### What you have to do
Reproduce verbatim the part of the listing below that begins with its first line and ends with the line containing "How many slices are in this pie chart?", including both of those lines.

### Input data

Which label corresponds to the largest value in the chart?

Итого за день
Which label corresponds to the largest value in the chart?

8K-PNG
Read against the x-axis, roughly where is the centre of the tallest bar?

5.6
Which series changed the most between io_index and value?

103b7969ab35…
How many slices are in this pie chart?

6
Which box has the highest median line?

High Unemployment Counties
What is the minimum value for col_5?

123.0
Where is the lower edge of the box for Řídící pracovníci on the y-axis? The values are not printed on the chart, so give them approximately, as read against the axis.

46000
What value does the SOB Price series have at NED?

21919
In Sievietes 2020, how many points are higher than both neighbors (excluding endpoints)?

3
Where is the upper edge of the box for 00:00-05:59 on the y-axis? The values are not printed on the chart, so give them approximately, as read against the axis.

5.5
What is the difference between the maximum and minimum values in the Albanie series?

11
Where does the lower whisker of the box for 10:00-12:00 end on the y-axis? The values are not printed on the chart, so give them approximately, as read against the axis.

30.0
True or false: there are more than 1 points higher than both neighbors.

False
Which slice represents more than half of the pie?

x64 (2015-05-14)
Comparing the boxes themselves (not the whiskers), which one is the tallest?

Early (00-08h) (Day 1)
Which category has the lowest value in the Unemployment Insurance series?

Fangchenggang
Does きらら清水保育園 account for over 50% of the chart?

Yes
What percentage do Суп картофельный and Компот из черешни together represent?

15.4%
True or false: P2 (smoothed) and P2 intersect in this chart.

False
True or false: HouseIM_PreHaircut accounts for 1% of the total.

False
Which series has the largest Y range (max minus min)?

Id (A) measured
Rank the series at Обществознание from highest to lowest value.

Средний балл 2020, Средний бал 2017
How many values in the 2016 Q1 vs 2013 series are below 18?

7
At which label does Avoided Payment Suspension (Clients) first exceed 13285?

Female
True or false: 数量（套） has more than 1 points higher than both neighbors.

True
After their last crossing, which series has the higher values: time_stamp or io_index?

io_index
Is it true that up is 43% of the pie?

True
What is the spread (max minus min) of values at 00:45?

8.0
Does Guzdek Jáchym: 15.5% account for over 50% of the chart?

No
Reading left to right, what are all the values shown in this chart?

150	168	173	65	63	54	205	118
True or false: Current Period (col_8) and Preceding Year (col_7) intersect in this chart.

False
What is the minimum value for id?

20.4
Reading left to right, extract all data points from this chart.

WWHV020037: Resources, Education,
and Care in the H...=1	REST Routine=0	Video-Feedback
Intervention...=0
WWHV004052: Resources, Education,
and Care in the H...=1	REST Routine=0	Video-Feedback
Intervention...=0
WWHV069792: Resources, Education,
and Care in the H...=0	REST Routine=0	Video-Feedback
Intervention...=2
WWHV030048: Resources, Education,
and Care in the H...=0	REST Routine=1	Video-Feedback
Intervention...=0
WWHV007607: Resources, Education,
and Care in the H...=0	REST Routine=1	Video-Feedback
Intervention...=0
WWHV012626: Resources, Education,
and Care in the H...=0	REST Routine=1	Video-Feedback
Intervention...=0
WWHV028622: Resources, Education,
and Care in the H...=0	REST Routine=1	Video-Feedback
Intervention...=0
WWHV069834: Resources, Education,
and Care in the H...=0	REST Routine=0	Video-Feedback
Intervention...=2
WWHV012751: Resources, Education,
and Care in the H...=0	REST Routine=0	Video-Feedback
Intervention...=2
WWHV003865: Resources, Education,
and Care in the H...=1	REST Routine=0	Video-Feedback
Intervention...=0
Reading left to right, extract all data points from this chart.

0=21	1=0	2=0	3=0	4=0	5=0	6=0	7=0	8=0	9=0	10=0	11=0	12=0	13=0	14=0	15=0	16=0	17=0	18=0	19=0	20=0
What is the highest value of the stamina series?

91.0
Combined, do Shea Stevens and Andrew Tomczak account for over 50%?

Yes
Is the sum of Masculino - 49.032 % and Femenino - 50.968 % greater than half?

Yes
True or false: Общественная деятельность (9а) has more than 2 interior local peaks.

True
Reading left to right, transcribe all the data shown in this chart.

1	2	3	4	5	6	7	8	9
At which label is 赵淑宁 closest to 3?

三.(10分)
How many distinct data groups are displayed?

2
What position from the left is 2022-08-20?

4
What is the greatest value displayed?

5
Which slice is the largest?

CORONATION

### Output below
Which label corresponds to the largest value in the chart?

Итого за день
Which label corresponds to the largest value in the chart?

8K-PNG
Read against the x-axis, roughly where is the centre of the tallest bar?

5.6
Which series changed the most between io_index and value?

103b7969ab35…
How many slices are in this pie chart?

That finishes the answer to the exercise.